Another physician lawmaker, Sen. Michele Au, a Johns Creek Democrat, disagreed.
Seeing patients face-to-face is always best, Au said, but many women do not have the ability, including those who cannot afford to see a doctor or who live in rural counties unlikely to have a practicing OB/GYN.
A Supreme Court ruling out of Mississippi expected this summer could limit abortions to the first 15 weeks of pregnancy, and Au said Thompson’s bill would further strip away access to what she characterized as a safe medical procedure.
“This is why this bill matters in this current environment,” she said. “And because of how narrow this window is about to become, you need to leave healthcare providers as many options as possible in order to allow us to care for the patients who need us. The Legislature should not be in the practice of dictating how we can, and should, safely practice medicine.”
Sen.
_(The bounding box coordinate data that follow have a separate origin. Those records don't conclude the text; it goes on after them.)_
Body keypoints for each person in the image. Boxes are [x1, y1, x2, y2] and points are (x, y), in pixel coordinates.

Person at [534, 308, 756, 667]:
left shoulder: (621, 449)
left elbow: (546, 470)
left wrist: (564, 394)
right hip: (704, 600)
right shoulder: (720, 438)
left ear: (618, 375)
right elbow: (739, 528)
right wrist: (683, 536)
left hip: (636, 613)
Jen Jordan, an Atlanta Democrat running for attorney general, accused the bill’s Republican sponsors of playing politics.
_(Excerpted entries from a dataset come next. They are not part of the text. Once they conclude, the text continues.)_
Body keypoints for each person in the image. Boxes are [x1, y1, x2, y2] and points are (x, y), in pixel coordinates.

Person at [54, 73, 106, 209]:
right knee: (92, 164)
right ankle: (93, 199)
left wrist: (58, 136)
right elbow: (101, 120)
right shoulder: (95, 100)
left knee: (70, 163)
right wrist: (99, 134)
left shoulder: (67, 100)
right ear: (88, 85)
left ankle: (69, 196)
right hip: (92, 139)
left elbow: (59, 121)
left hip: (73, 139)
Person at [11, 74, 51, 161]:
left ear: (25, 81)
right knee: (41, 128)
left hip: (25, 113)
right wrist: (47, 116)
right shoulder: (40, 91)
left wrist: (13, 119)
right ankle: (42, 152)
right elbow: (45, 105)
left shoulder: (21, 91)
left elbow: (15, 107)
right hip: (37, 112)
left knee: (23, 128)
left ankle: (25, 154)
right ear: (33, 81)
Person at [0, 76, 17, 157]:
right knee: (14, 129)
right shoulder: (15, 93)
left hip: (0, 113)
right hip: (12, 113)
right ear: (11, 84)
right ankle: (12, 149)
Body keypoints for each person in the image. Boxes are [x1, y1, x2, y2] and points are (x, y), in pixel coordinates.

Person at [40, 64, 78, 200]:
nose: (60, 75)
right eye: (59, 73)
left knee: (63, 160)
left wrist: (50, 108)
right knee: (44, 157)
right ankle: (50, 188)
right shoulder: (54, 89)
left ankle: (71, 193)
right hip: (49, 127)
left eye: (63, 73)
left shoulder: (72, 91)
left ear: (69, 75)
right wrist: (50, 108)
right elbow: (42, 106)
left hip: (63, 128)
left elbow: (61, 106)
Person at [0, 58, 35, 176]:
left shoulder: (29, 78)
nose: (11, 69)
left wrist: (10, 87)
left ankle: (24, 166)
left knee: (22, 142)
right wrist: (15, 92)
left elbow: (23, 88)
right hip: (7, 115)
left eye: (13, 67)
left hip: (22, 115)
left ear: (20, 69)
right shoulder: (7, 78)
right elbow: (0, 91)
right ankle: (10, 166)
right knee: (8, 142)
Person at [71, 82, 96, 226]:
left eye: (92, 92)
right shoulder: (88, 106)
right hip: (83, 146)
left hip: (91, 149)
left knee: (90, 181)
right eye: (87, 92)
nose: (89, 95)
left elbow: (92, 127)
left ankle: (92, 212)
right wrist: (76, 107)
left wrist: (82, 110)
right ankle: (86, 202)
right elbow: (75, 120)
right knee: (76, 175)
“Y’all know that term gaslighting?” she said. “You’re going to gaslight women up and down. You’re gonna come up here and you’re gonna tell me that the only reason you want to pass this law is because you want to protect vulnerable women. You’re going to do everything you can to protect women. ‘Highest standard of care that women deserve.’ And yet you won’t even expand Medicaid. Y’all talk about protecting the cherished doctor-patient relationship. And you know what you do? You basically take that away, and you tell the doctor what to do.”
Jordan characterized the requirements for doctors to prescribe the pills as overburdensome and intended to make it harder to obtain an abortion. She expressed particular disgust with a portion of the bill requiring a doctor to inform a patient that “she may see the remains of her unborn child in the process of completing the abortion.”
The bill also states that doctors may, but are not required to, inform women that it might be possible to reverse the abortion process if they change their mind, a claim medical experts described as dubious during a committee hearing.
“Let’s be clear, this has nothing to do (with) protecting women,” Jordan said. “Nothing. It’s about an agenda that’s being pushed. It is about the fact that the Supreme Court of the United States is about to overturn Roe v. Wade. It is about narrowing whatever access actually may be available, especially to women that are poor, that live in rural areas and that are women of color.”